╭─ SUPPLIED TEXT


  7. jane 07/09/2009

    Rich G: yes! Salted caramel. My new fave.

    I don’t eat ice cream much, so when I do, I would never choose vanilla. Unless I’m getting a crunch cone at DQ. It’s not ice cream and probably not vanilla either, but the crunch part is great.

  8. @betz – Kemps is a local company, though, so it’s fitting to include it in a local taste test.

  9. This is really interesting, but I agree that you really can’t gauge the quality of an ice cream parlor overall by its vanilla alone.

    I respect Grand Ole Creamery, and think it’s one of the better shops, but to be honest, I stopped going there because its vanilla is basically the _only_ reason to go there. If you’re happy with very standard flavors, and don’t want anything else, Grand Ole Creamery is a great place. However, I’m looking for more than just vanilla–I don’t want the same flavor every time I go.

    I also feel like the devil is in the details with this sort of thing. I work with survey research, and it’s too easy to for me to imagine problems with this. “Blind” can mean different things in different settings. Was the order randomized for different individuals, for example?

╰─
╭─ SOURCE INFORMATION

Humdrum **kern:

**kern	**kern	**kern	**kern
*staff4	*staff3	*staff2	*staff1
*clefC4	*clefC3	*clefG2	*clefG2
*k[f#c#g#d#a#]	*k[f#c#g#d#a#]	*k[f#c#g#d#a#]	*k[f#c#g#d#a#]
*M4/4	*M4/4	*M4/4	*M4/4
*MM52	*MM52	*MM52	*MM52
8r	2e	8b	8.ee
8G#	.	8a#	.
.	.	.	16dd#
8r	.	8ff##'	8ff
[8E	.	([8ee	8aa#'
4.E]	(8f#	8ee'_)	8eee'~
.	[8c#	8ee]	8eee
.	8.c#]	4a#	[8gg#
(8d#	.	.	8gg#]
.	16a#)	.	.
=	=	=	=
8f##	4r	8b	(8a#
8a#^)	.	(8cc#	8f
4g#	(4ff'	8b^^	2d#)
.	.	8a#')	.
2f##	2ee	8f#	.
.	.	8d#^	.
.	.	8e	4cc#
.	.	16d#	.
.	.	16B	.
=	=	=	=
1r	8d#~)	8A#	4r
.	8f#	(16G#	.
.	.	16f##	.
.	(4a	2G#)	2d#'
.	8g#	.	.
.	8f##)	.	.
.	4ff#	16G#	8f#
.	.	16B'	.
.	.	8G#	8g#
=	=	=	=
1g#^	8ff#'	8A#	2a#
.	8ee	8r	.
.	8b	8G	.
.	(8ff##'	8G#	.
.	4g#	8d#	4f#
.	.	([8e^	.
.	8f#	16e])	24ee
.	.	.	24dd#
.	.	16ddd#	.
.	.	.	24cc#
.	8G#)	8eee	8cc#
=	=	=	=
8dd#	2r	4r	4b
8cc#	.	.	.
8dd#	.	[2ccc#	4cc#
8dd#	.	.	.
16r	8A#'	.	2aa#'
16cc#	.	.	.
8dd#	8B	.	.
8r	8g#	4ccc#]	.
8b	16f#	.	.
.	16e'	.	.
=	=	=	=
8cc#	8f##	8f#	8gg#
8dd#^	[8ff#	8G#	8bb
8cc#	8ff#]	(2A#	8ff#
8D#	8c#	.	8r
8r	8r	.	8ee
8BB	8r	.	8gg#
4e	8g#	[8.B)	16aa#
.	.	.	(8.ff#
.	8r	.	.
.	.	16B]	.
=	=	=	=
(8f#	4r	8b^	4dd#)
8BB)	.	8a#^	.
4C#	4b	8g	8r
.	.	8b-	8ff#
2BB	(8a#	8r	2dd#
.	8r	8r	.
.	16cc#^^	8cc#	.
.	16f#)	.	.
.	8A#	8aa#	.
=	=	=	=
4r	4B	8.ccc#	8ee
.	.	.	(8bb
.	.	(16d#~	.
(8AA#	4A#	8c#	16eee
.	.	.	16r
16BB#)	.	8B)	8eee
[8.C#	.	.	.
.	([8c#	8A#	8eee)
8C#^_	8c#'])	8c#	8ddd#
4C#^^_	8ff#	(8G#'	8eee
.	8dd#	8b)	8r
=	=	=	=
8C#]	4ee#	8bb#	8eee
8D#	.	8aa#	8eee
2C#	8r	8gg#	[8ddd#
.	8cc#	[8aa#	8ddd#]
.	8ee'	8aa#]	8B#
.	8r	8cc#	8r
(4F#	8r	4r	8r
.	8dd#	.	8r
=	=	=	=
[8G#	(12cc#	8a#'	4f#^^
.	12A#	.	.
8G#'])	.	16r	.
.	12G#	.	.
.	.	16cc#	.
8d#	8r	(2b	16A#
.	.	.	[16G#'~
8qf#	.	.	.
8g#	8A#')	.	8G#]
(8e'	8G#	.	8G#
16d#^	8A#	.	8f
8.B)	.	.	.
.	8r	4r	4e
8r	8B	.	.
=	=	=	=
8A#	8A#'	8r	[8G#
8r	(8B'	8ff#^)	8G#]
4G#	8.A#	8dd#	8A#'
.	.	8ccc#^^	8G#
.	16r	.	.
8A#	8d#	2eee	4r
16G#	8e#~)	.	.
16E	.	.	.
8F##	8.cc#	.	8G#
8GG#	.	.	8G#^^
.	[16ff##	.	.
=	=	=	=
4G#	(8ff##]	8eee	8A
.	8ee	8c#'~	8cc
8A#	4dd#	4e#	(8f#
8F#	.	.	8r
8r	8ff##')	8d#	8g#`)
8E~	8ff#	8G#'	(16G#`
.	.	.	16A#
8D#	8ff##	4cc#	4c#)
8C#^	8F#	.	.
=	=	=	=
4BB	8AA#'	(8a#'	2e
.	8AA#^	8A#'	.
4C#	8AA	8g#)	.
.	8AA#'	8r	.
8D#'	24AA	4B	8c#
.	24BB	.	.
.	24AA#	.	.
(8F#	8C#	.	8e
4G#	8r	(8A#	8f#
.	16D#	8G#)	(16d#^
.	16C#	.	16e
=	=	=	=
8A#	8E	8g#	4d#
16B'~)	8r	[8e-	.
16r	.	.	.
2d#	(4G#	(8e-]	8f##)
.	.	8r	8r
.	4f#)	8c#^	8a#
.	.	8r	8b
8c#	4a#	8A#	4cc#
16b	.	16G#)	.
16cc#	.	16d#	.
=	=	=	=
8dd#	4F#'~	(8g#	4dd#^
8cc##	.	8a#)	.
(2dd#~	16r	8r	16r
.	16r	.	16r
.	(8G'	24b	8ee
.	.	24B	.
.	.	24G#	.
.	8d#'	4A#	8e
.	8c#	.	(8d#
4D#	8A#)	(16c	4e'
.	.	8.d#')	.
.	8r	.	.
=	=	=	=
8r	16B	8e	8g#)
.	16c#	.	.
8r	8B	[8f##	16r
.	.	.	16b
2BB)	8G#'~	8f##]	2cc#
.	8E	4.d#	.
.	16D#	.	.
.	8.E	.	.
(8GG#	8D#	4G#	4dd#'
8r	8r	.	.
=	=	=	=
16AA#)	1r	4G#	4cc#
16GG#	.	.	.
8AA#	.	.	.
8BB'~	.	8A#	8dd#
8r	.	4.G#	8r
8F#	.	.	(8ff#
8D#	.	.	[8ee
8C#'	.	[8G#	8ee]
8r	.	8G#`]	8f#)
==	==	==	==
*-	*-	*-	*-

╰─

## YOUR GOAL:
Please copy the comments on vanilla ice cream in full, word for word.

## RESPONSE BELOW:

  7. jane 07/09/2009

    Rich G: yes! Salted caramel. My new fave.

    I don’t eat ice cream much, so when I do, I would never choose vanilla. Unless I’m getting a crunch cone at DQ. It’s not ice cream and probably not vanilla either, but the crunch part is great.

  8. @betz – Kemps is a local company, though, so it’s fitting to include it in a local taste test.

  9. This is really interesting, but I agree that you really can’t gauge the quality of an ice cream parlor overall by its vanilla alone.

    I respect Grand Ole Creamery, and think it’s one of the better shops, but to be honest, I stopped going there because its vanilla is basically the _only_ reason to go there. If you’re happy with very standard flavors, and don’t want anything else, Grand Ole Creamery is a great place. However, I’m looking for more than just vanilla–I don’t want the same flavor every time I go.

    I also feel like the devil is in the details with this sort of thing. I work with survey research, and it’s too easy to for me to imagine problems with this. “Blind” can mean different things in different settings. Was the order randomized for different individuals, for example?